Provided records:
● ● ●

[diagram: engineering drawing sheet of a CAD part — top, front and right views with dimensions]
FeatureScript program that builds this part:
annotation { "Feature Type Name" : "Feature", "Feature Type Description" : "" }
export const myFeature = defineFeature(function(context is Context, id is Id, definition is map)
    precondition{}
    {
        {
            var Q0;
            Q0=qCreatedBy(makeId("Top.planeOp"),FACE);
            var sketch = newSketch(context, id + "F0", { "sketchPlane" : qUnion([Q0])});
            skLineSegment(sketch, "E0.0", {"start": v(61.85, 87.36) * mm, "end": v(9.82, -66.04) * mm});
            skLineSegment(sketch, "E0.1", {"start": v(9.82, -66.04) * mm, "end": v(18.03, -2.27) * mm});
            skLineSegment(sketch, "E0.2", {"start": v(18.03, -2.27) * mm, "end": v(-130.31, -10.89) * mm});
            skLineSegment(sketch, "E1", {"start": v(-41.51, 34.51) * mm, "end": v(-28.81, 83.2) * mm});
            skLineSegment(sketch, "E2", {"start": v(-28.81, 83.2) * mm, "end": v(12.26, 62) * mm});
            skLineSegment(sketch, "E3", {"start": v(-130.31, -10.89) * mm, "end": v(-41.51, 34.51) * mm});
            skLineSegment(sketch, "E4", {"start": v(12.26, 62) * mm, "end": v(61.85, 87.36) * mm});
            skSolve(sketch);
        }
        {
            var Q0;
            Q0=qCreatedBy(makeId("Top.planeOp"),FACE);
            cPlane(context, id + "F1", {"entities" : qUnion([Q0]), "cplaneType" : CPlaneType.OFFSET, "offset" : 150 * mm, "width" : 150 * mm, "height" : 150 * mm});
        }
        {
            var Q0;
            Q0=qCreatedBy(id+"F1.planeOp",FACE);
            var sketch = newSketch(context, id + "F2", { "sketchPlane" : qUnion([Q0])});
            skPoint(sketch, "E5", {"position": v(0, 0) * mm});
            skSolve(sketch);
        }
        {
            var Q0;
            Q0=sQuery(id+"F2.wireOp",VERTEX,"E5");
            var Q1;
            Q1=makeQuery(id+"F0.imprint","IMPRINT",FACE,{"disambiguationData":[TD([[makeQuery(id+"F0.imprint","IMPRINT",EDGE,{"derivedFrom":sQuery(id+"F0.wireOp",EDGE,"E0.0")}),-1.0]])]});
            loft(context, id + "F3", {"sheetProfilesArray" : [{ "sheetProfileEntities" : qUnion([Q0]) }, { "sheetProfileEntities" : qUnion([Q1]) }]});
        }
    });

● ● ●

Task:
Collect each line in the data above that contains the string "wireOp". Matches are case-sensitive.

Written response:
            Q0=sQuery(id+"F2.wireOp",VERTEX,"E5");
            Q1=makeQuery(id+"F0.imprint","IMPRINT",FACE,{"disambiguationData":[TD([[makeQuery(id+"F0.imprint","IMPRINT",EDGE,{"derivedFrom":sQuery(id+"F0.wireOp",EDGE,"E0.0")}),-1.0]])]});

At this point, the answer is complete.